| CRÍTICAS | Homens e Feras

Homens e Feras é o mais infame filme jamais feito. A história conta-se num só parágrafo. Tippi Hedren e o marido Noel Marshall, activistas da causa animal, decidiram fazer um filme só com leões, que serviria como sensibilização para o problema da caça furtiva em África e da preservação dos felinos. Homens e Feras demorou 11(!) a ser terminado, o casal teve que hipotecar todas as suas poupanças e 70 membros da equipa acabaram atacados pelos leões durante a realização do filme, incluindo o director de fotografia Jan de Bont (esse mesmo, o realizador de Speed – Perigo a Alta Velocidade), que levou 120 pontos e ficou sem escalpe, e a própria filha de Hedren, Melanie Griffith, que quase ficou desfigurada.

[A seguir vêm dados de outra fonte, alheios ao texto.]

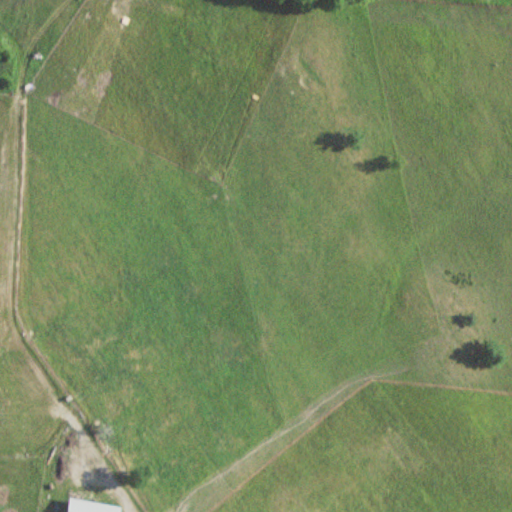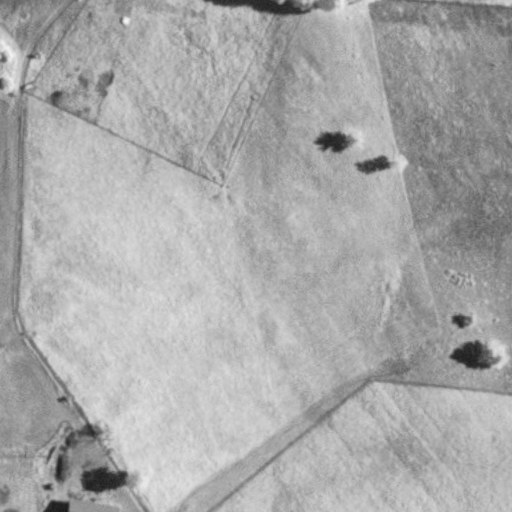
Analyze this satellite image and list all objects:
building: (89, 506)
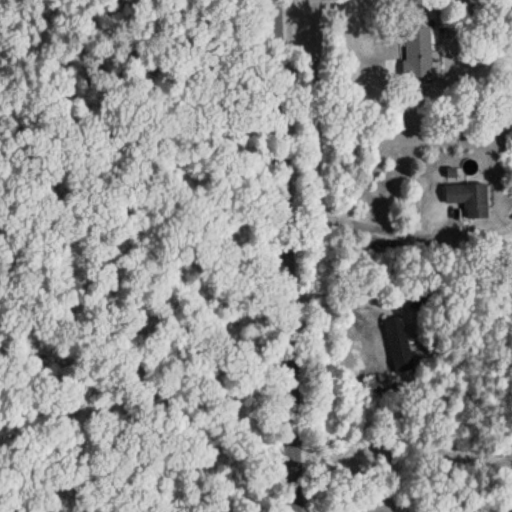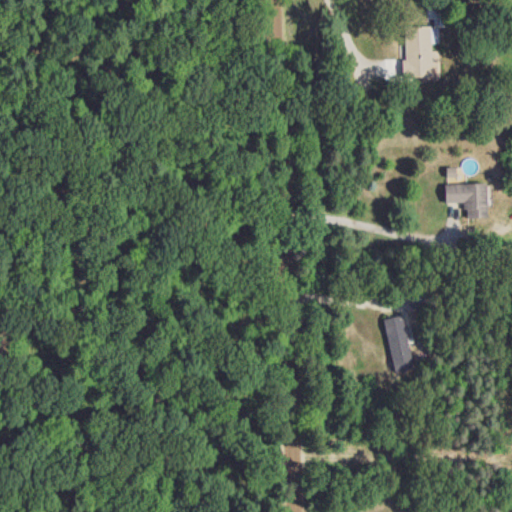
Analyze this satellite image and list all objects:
road: (350, 43)
building: (419, 54)
building: (466, 197)
road: (368, 227)
road: (283, 256)
road: (344, 300)
building: (398, 343)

No entanto, pior do que todas essas lesões é o facto de que Homens e Feras é… um desastre. Obviamente que todos acabamos por o ver por causa desses ataques (muitos deles acabaram inclusive por ficar na montagem final) e de tudo o resto que rodeou a produção (incluindo inundações e outras catástrofes), mas é difícil encontrar aqui algo que tenha corrido bem. Homens e Feras era suposto ser um dramalhão sobre os caçadores furtivos em África, mas tirando uma cena, já perto do fim, em que dois caçadores acabam dilacerados por um leão (mas que Noel Marshall pede para não contarem à família, para não os preocupar; e não contam!), o filme acaba por ser uma comédia involuntária.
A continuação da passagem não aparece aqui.